Peter Dickson

Personal information
- Born: 27 August 1945
- Died: 27 June 2008 (aged 62)
- Education: Shore School

Sport
- Sport: Rowing
- Club: Leichhardt Rowing Club

Medal record
Men's rowing
Representing Australia
Men's rowing
| Silver medal – second place | 1968 Mexico City | Men's eight |

= Peter Dickson (rower) =

Australian rower

Peter Dickson (27 August 1945 – 27 June 2008) was an Australian representative rower. He was a four time national champion who won a silver medal at the 1968 Summer Olympics.

==Club and state rowing==
Dickson was born in Sydney and attended the Shore School where he rowed in the Shore first VIII in 1962 and 1963. He played rugby at school, was selected in the GPS first XV selection side in 1963 as a second rower. He later played first grade rugby for the Gordon Rugby Club in Sydney. His senior rowing was done at the Leichhardt Rowing Club.

In the five seasons from 1964 to 1968 he was selected in New South Wales state eights which contested the King's Cup at the Australian Interstate Regatta. Those New South Wales crew were national champions in 1965, 1967 and 1968. At the 1966 Australian Rowing Championships in a composite SRC/SUBC crew Dickson, John Ranch, Chris Stevens, Alf Duval and cox Brian Thomas won the Australian coxed four title.

==International representative rowing==
Dickson was chosen to represent Australia in a Trans-Tasman regatta against New Zealand in 1965 rowing in the six seat of the men's eight. That crew placed second in both of its match races. In 1966 Dickson was selected to stroke the Australian men's coxed four which competed at the second ever World Rowing Championships in Bled, Yugoslavia and placed eighth. In 1968 he was seated at five in the Australian men's eight which won the silver medal at the Mexico Olympics.

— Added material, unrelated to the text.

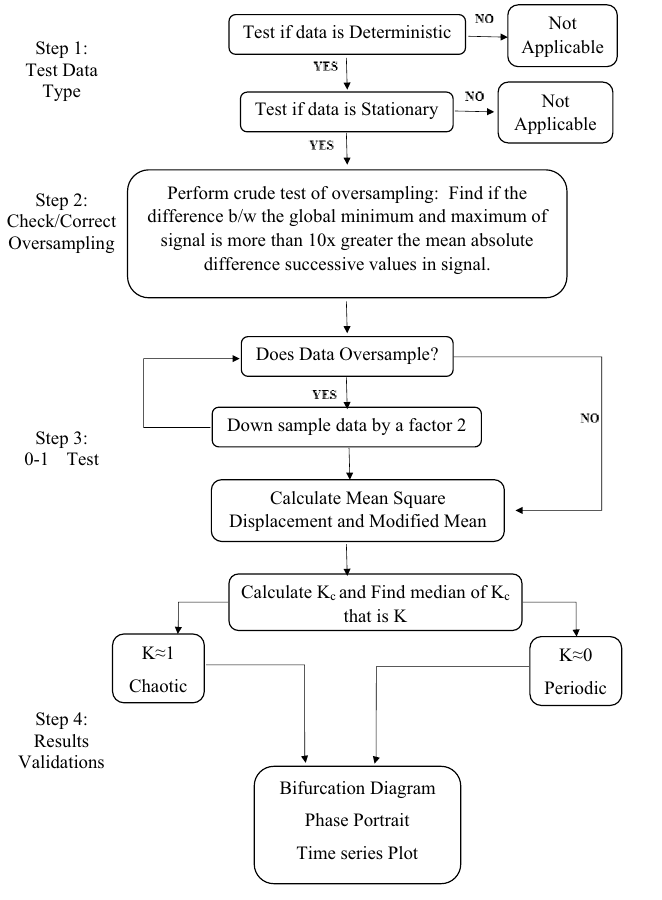
Figure 2. Flow chart of research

==Personal and professional==
Peter Dickson's father Richard Dickson was the chairman of Brambles Industries from 1962 to 1977. Peter worked in sales and marketing in the medical technology division of Johnson & Johnson in Sydney. He later took to farming on a family property in Oberon. He died aged 62, from posterior cortical atrophy a degenerative brain disorder.